== Opdrachtomschrijving ==
Kopieer de regels hieronder letterlijk: begin bij de regel met "Task: after every" en stop na de regel met "1162.7, 779.4], [0, 0, 1]] dist [-0.003340, -0.012007]". Neem de afbeeldingen niet over in je antwoord.

== Gegeven informatie ==
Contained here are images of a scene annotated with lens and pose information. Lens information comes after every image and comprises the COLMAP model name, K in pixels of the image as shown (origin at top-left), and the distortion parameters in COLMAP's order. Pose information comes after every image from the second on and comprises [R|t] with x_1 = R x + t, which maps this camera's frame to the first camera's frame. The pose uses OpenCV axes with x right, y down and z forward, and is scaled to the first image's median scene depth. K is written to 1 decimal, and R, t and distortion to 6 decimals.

* * *

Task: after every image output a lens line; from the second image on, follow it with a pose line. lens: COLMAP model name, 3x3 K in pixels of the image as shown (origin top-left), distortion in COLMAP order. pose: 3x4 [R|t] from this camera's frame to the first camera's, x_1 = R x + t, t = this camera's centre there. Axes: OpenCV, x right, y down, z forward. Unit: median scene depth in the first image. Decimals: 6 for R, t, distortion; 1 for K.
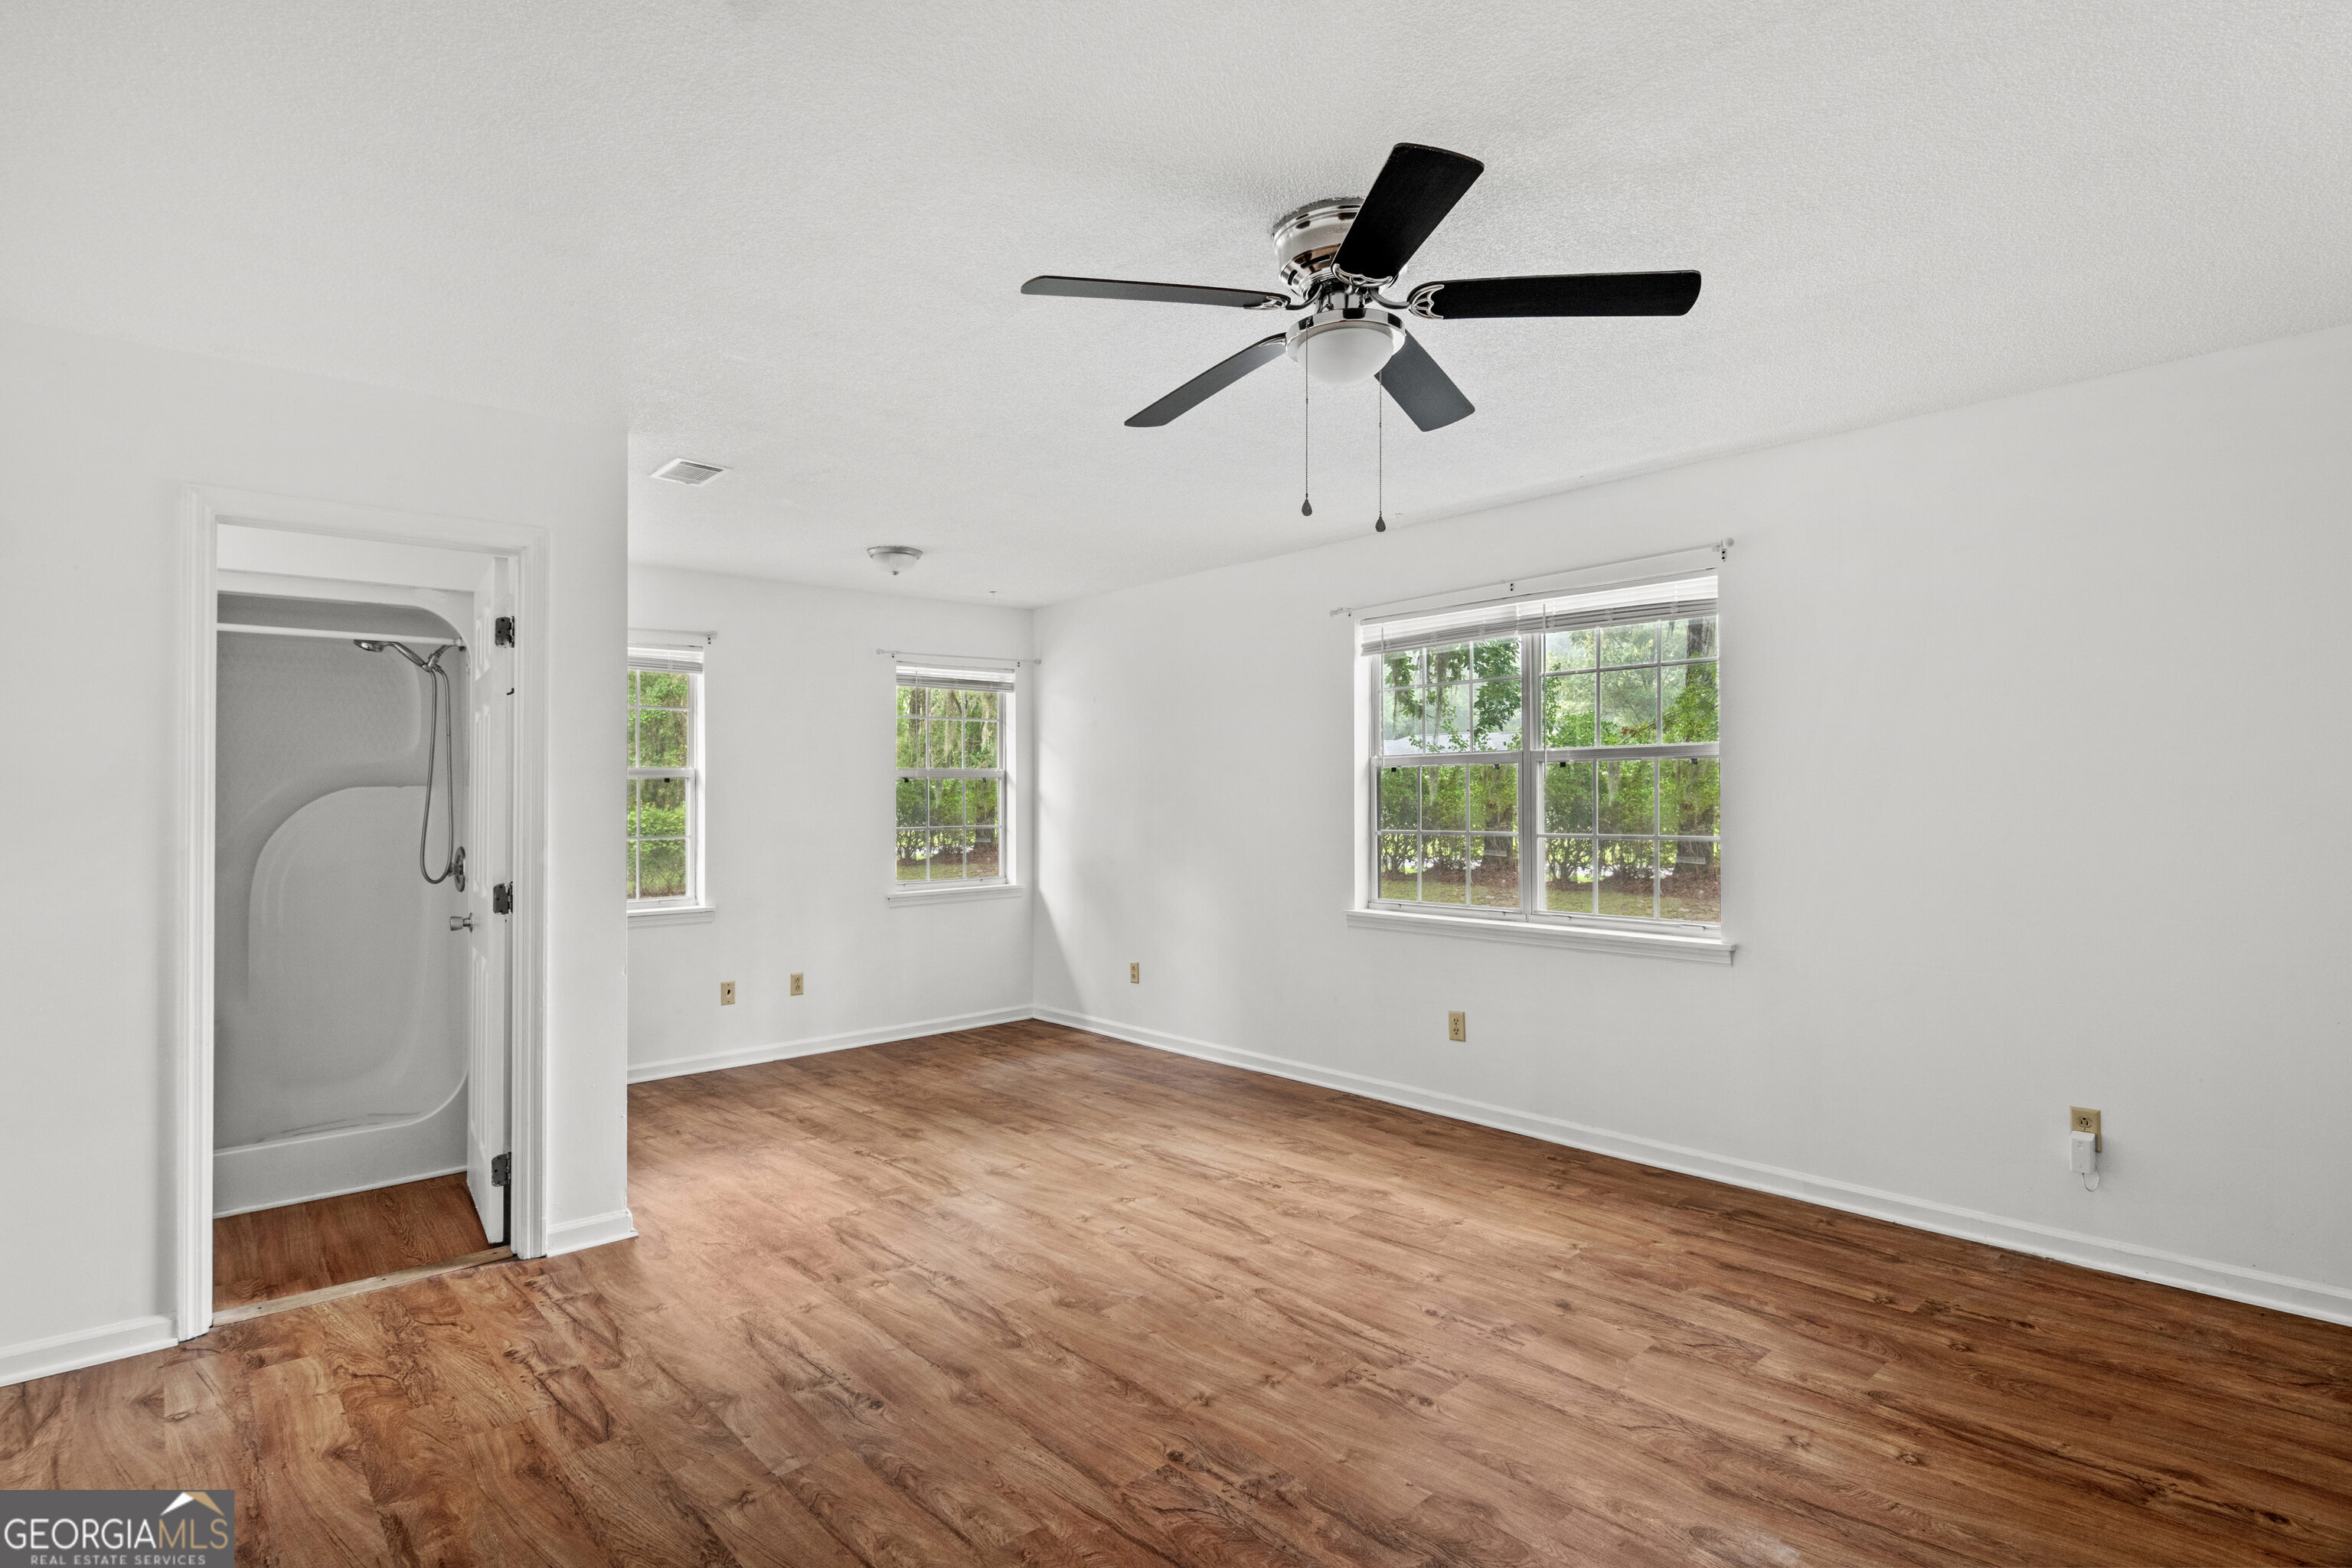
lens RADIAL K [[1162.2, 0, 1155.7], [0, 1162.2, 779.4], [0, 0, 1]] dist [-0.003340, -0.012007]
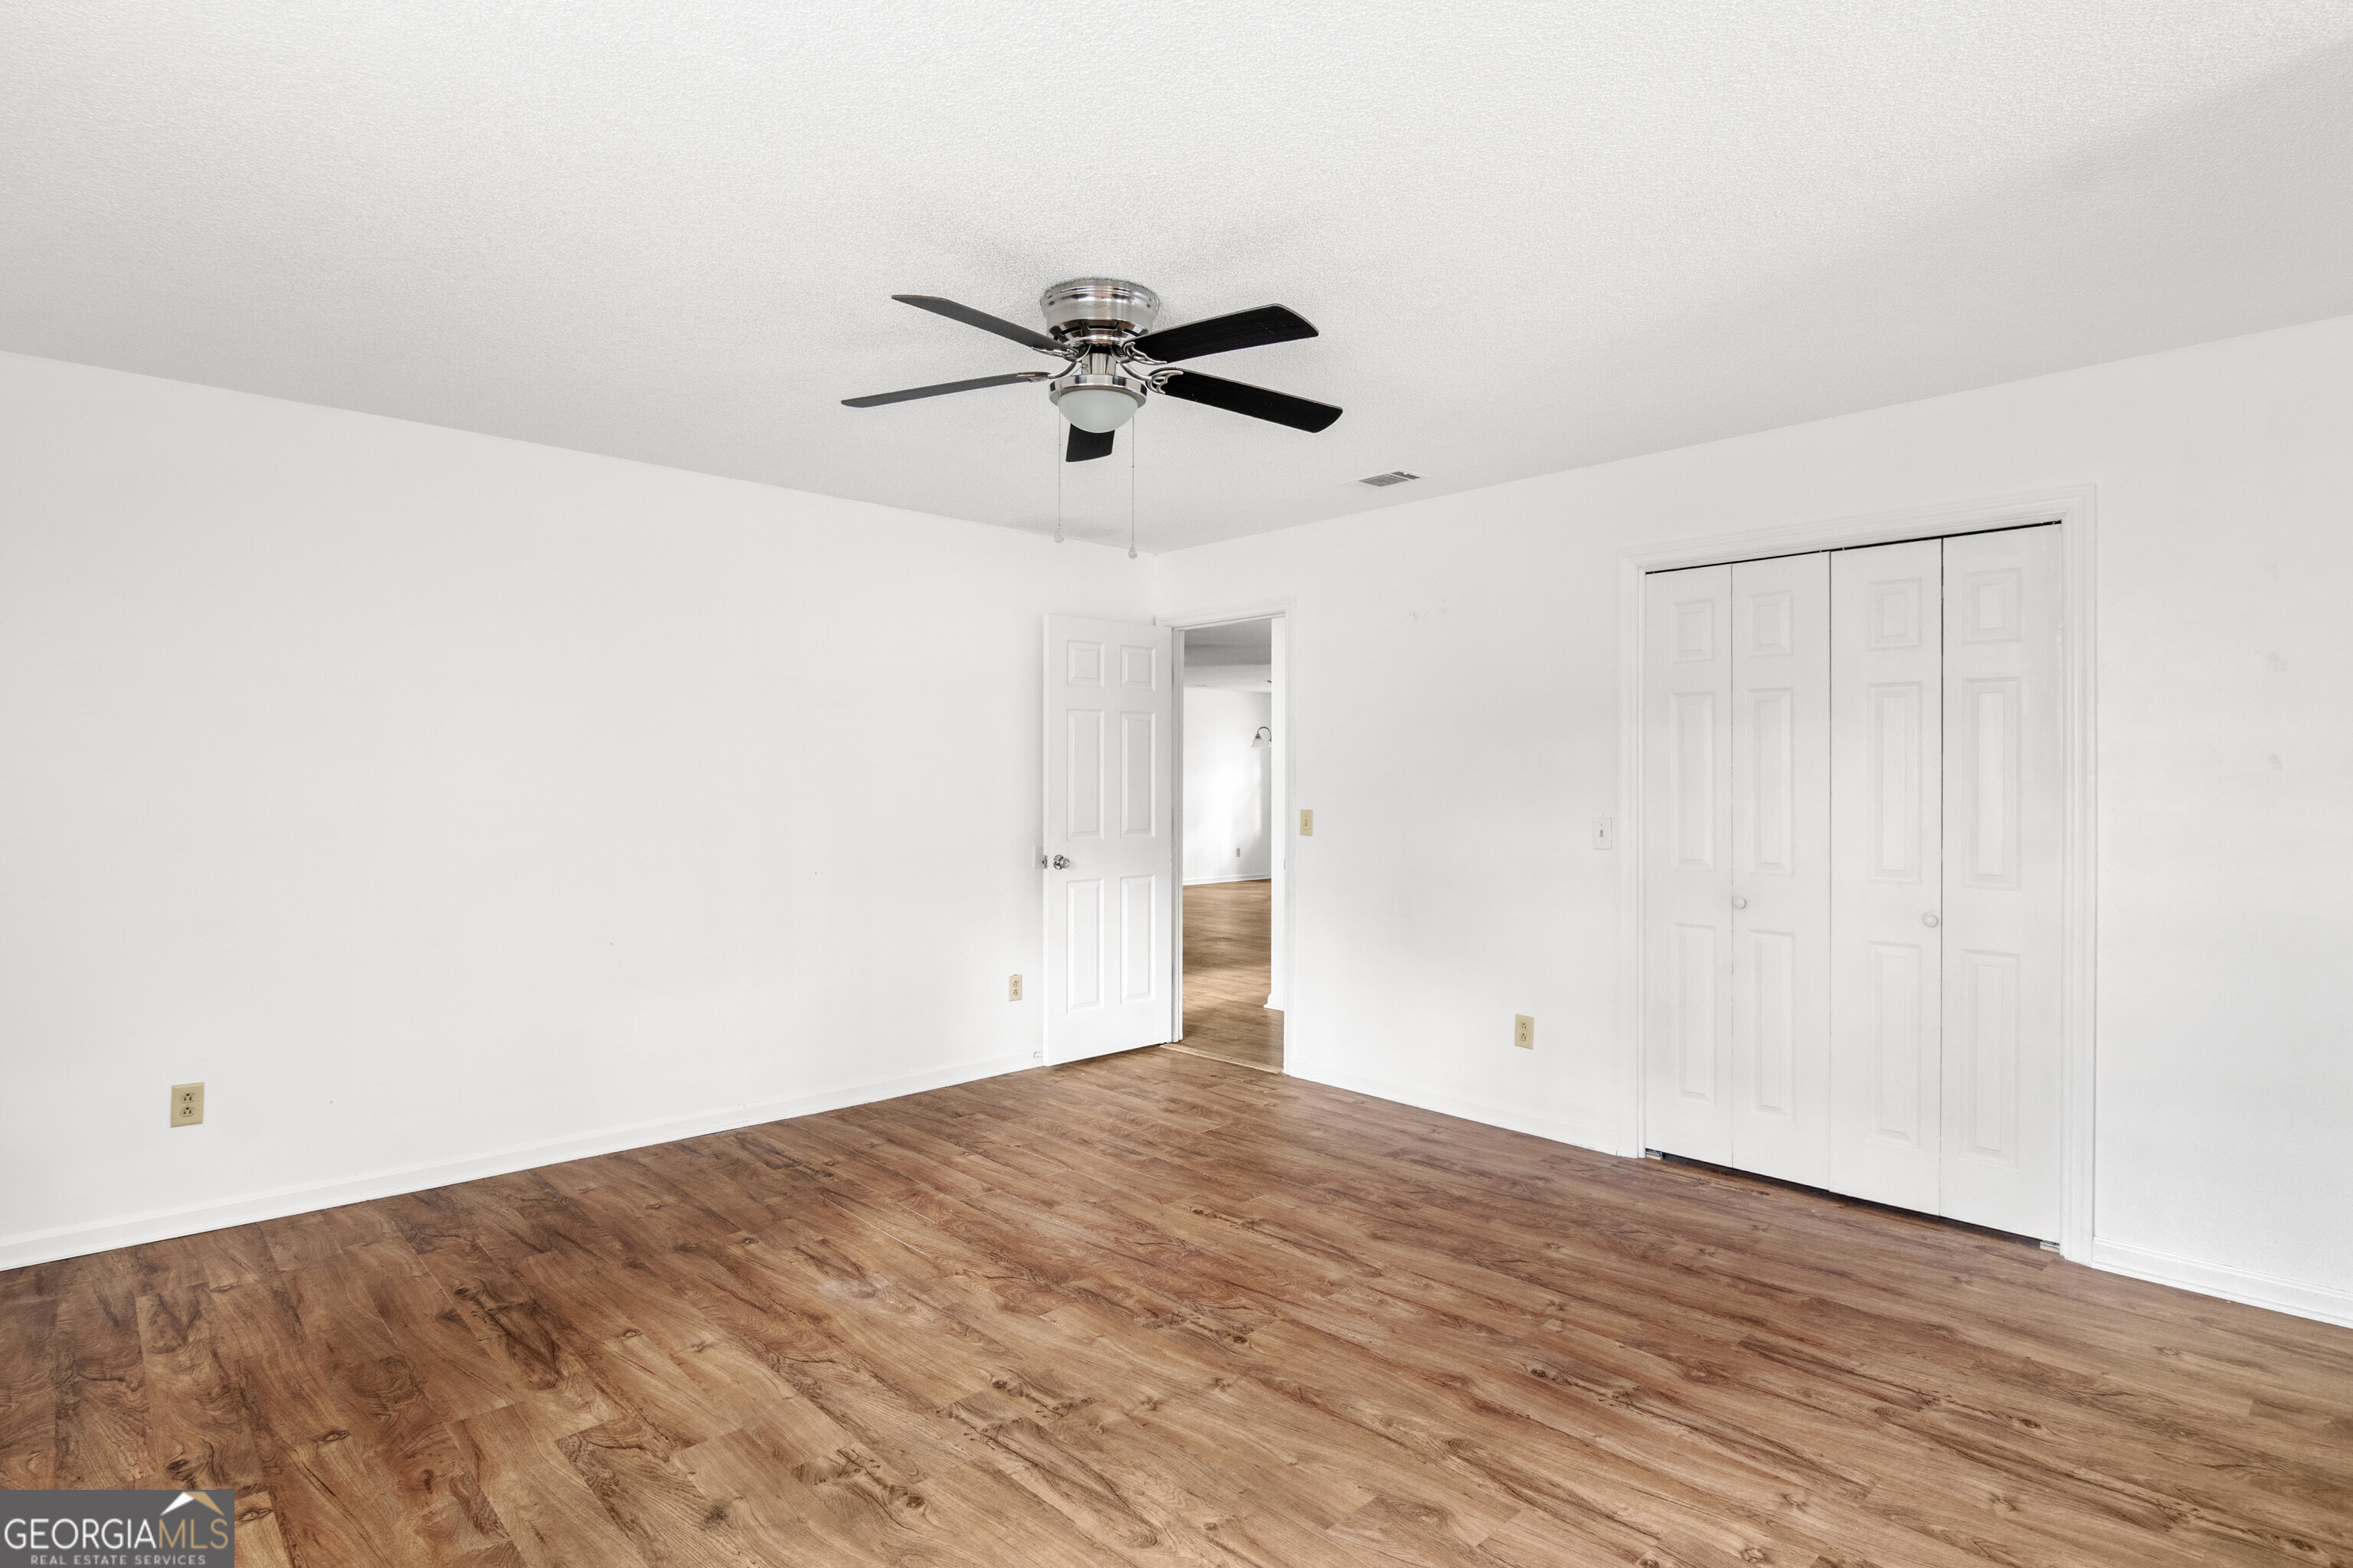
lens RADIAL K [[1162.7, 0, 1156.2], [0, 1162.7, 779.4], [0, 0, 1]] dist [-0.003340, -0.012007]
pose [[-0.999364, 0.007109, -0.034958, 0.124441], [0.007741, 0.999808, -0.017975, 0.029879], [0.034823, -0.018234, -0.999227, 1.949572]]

== Verwachte uitvoer ==
Task: after every image output a lens line; from the second image on, follow it with a pose line. lens: COLMAP model name, 3x3 K in pixels of the image as shown (origin top-left), distortion in COLMAP order. pose: 3x4 [R|t] from this camera's frame to the first camera's, x_1 = R x + t, t = this camera's centre there. Axes: OpenCV, x right, y down, z forward. Unit: median scene depth in the first image. Decimals: 6 for R, t, distortion; 1 for K.
lens RADIAL K [[1162.2, 0, 1155.7], [0, 1162.2, 779.4], [0, 0, 1]] dist [-0.003340, -0.012007]
lens RADIAL K [[1162.7, 0, 1156.2], [0, 1162.7, 779.4], [0, 0, 1]] dist [-0.003340, -0.012007]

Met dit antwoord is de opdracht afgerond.